Depuis plusieurs années, le Québec est aux prises avec des relations plus ou moins tumultueuses entre l’État et les confessions religieuses. Une commission d’étude a étendu le débat dans toutes les régions du Québec pour tenter de définir les accommodements raisonnables.
Jusqu’à tout récemment, le christianisme, particulièrement l’Église catholique, dominait dans le paysage public. Les églises pointaient leurs clochers dans toutes les localités et rappelaient aux bons citoyens qu’ils devaient être aussi de bons chrétiens. Le crucifix trônait dans les salles des conseils municipaux. Les lois civiles s’inspiraient de l’Évangile. Et monsieur le curé avait souvent le dernier mot d’autant plus qu’étant gardien de la morale, il avait le droit de véto sur tout ce qui se passait sur la place publique comme dans la vie privée.
Les immigrants en provenance de l’Europe partageaient à peu près la même culture religieuse que les québécois et les québécoises.

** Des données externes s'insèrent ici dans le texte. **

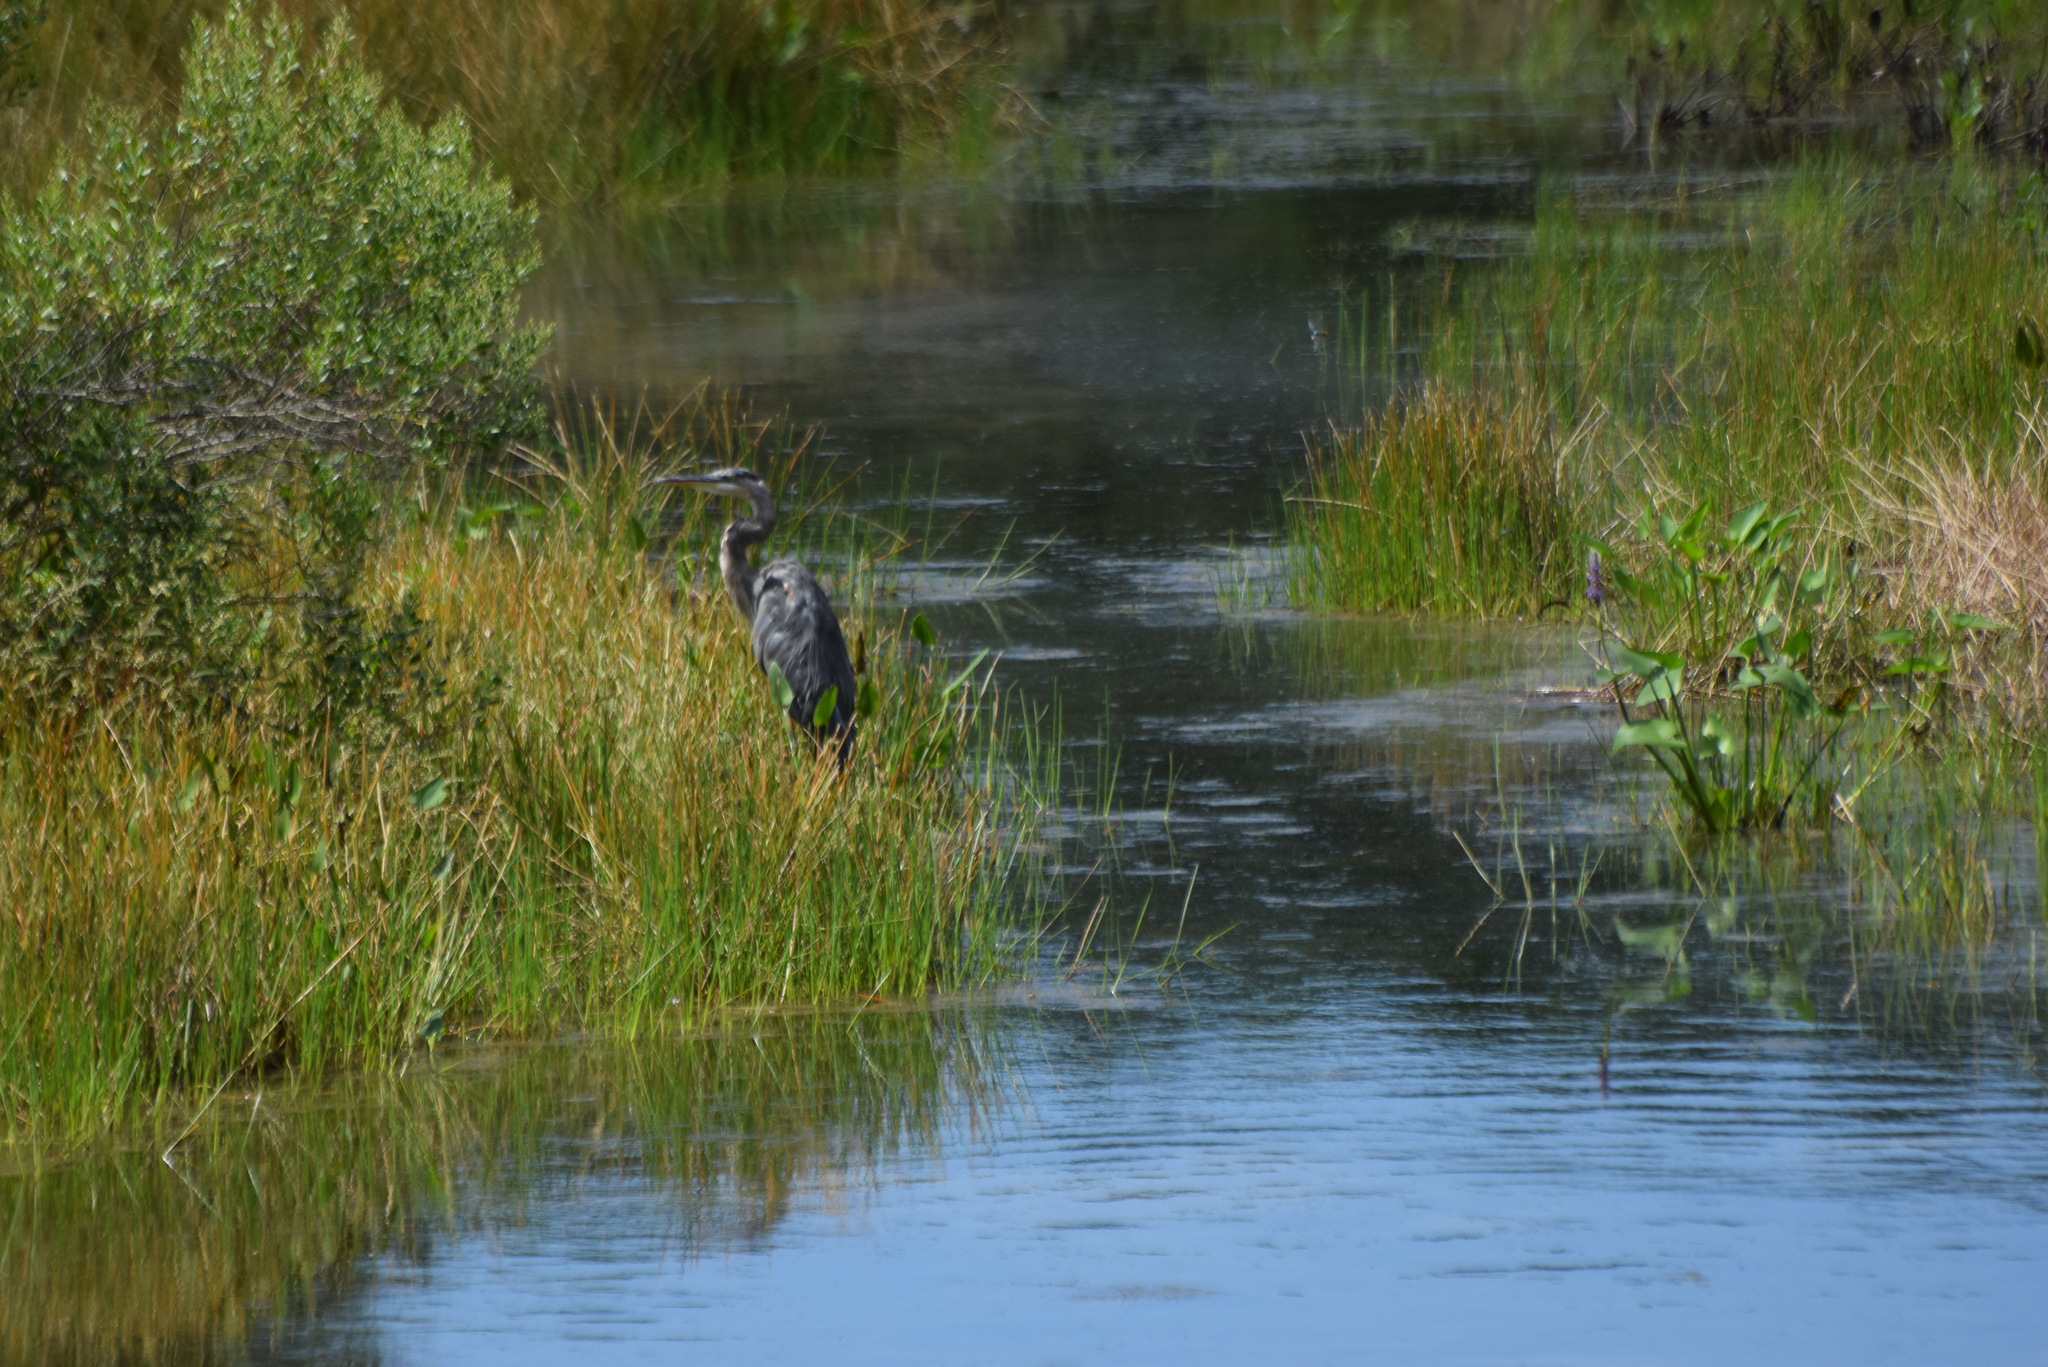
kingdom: Animalia
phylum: Chordata
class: Aves
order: Pelecaniformes
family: Ardeidae
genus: Ardea
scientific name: Ardea herodias
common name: Great blue heron
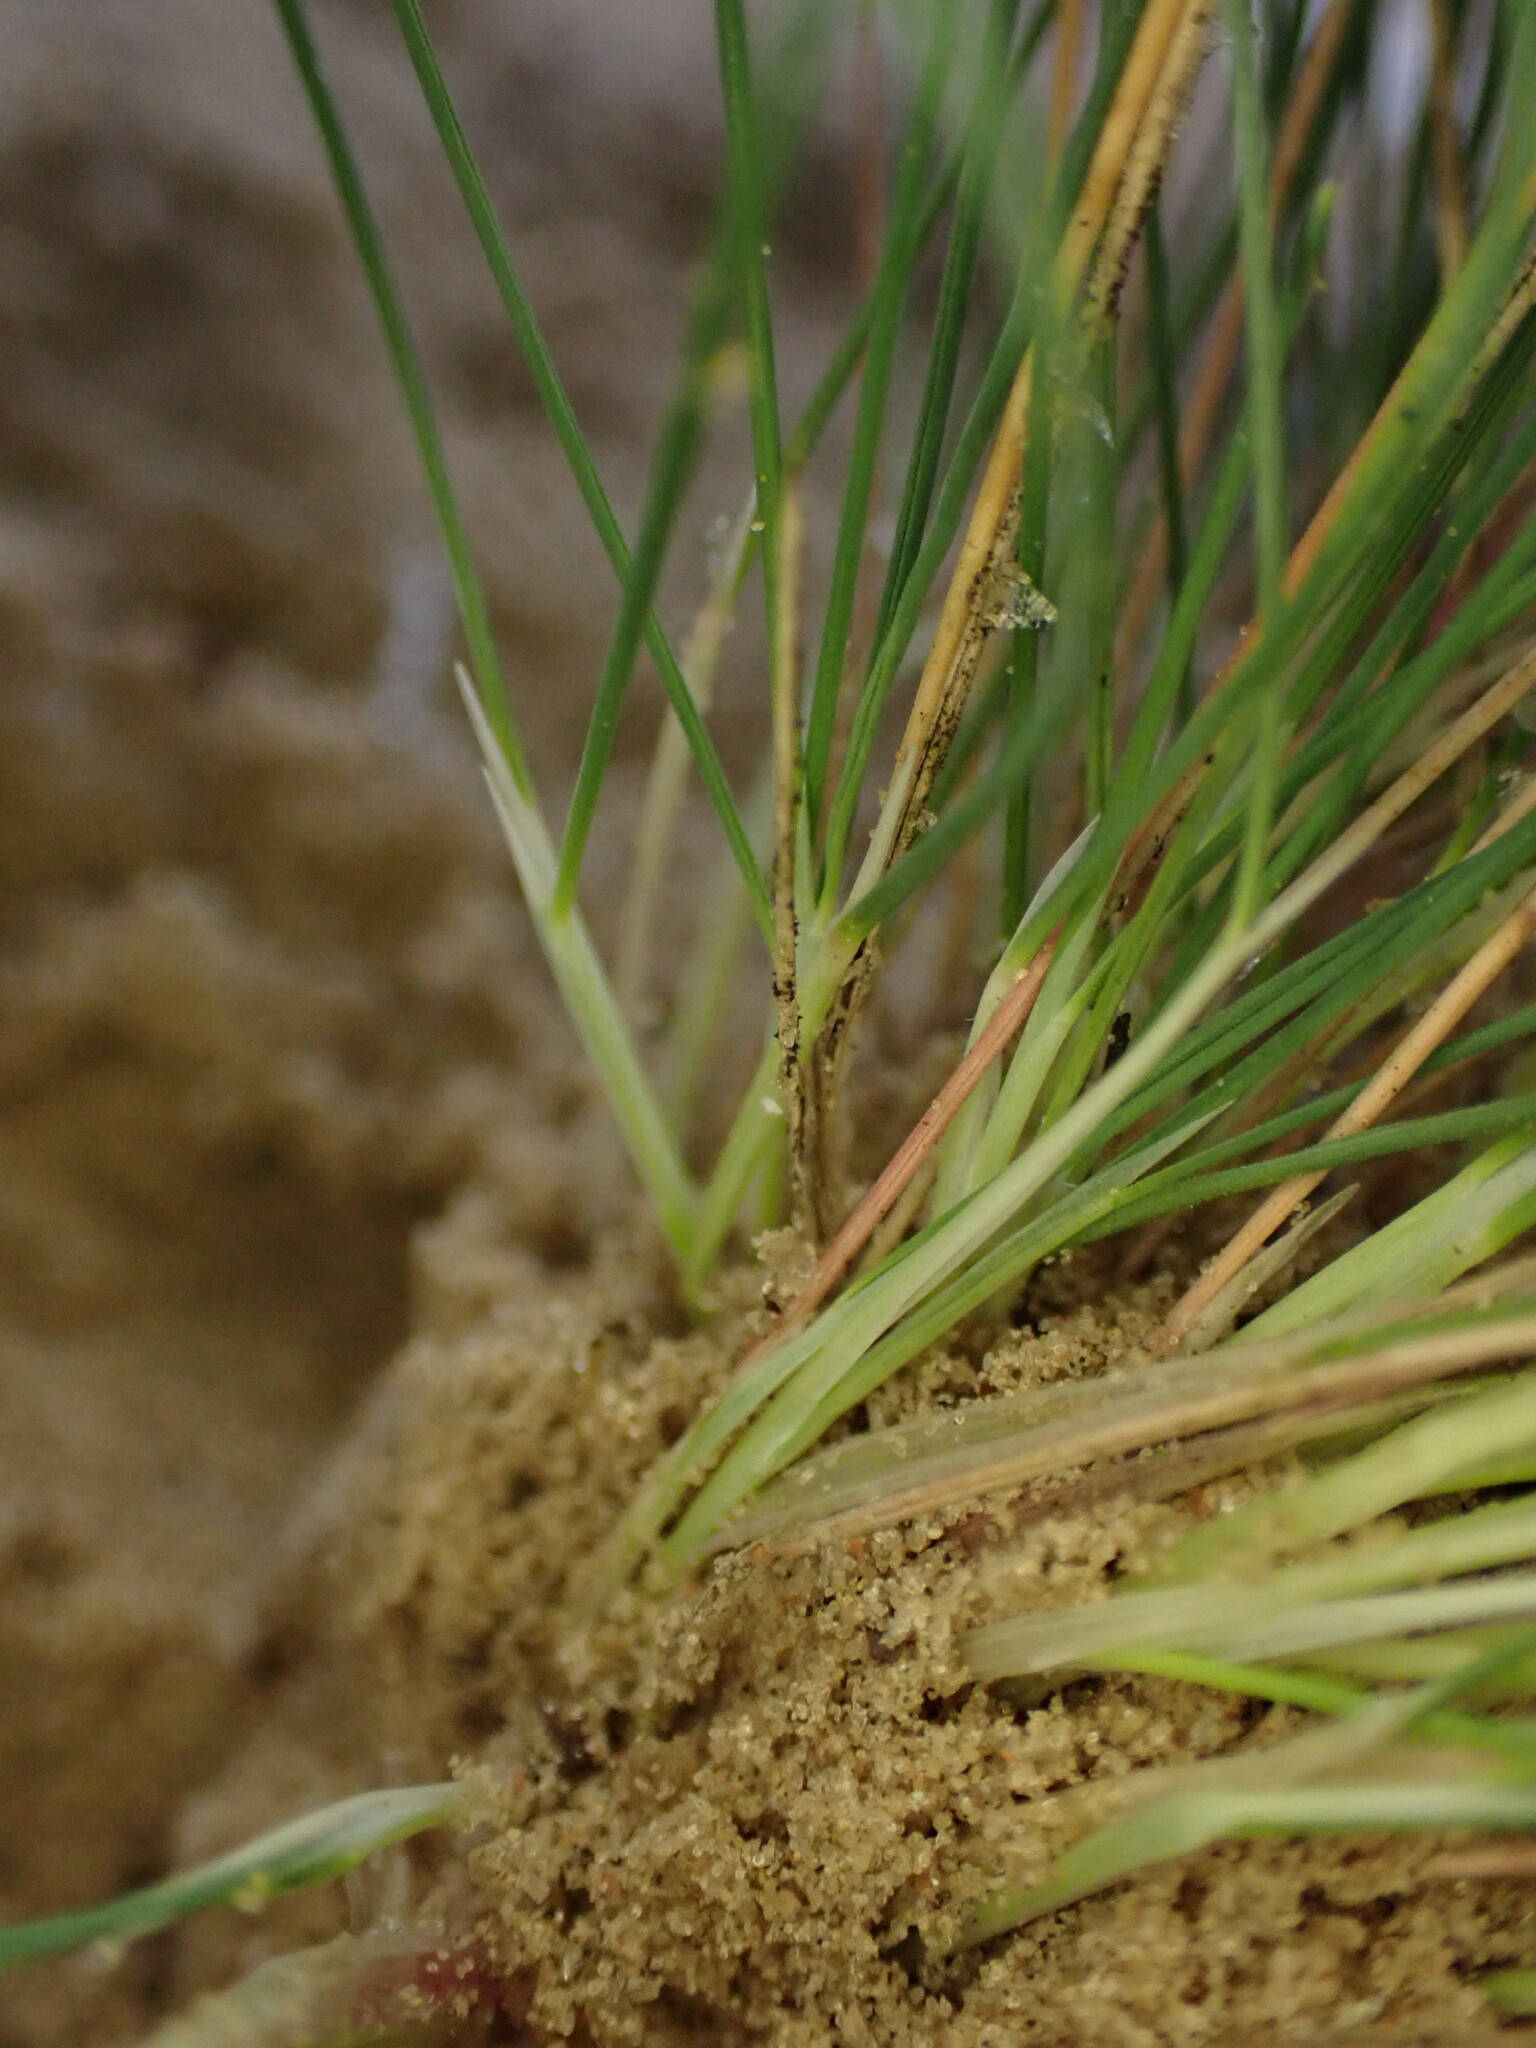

Jusque-là pas de problème : les Italiens apportaient leurs recettes de pâtes alimentaires, les grecs leurs pizza, les portugais leurs sardines. Tout le monde se régalait.
Le problème a surgi quand l’Orient est débarqué, le Moyen et l’Extrême Orient. Les juifs sont apparus avec leurs phylactères. Les musulmanes commencèrent à arpenter les rues avec leur voile et quelque fois leur burka ou leur niqab. Ces nouveaux arrivants prennent de la place dans le paysage urbain et de plus en plus dans les régions éloignées des grands centres. Ils prennent la place qu’on leur laisse et on leur en laisse beaucoup, comme c’est le cas dans tout pays où la liberté a droit de cité.
Cette nouvelle situation remet en cause la place qu’occupent les confessions religieuses dans une société en grande mutation comme la nôtre. Nous devons devenir une société laïque. Qu’est-ce à dire? La question est difficile à cerner, les réponses nombreuses et tout aussi difficiles à élaborer :
«La liberté de conscience et de religion est considérée chose acquise dans les États de droit, mais elle est sans doute l’une des libertés fondamentales qui suscite le plus de questionnements relatifs à son aménagement, à sa régulation, à sa portée et à ses limites. Les appartenances religieuses peuvent-elles s’exprimer dans les institutions publiques? La laïcité exige-t-elle l’effacement de la religion dans la sphère publique et son replis dans la sphère privée?» (Micheline MILOT, La laïcité, Montréal, Novalis, 2008, p. 7)
Le débat occupe les médias et les conversations. Il suscite des prises de position qui vont dans tous les sens. Les audiences de la Commission Bouchard-Taylor en a présenté de vibrants témoignages.
Une chose est certaine : la laïcité est une chance pour l’Église québécoise. Elle nous permet de bien distinguer les diverses expressions de notre foi, celles qui traduisent l’authentique message du Christ et celles qui ne sont que l’expression d’une culture particulière. Nous ne pouvons pas entretenir une société où tout serait chrétien. Il faut rendre à César ce qui lui appartient et laisser à Dieu ce qui lui revient : Jésus a été clair sur le sujet, il me semble (Luc 20, 25)!
La laïcité nous permet de retourner à nos racines de croyants et de croyantes. Elle nous oblige à dépasser les ambiguïtés. Elle nous force à préciser le contenu de notre foi et ses formes d’expression. Bref, à retourner à l’Évangile.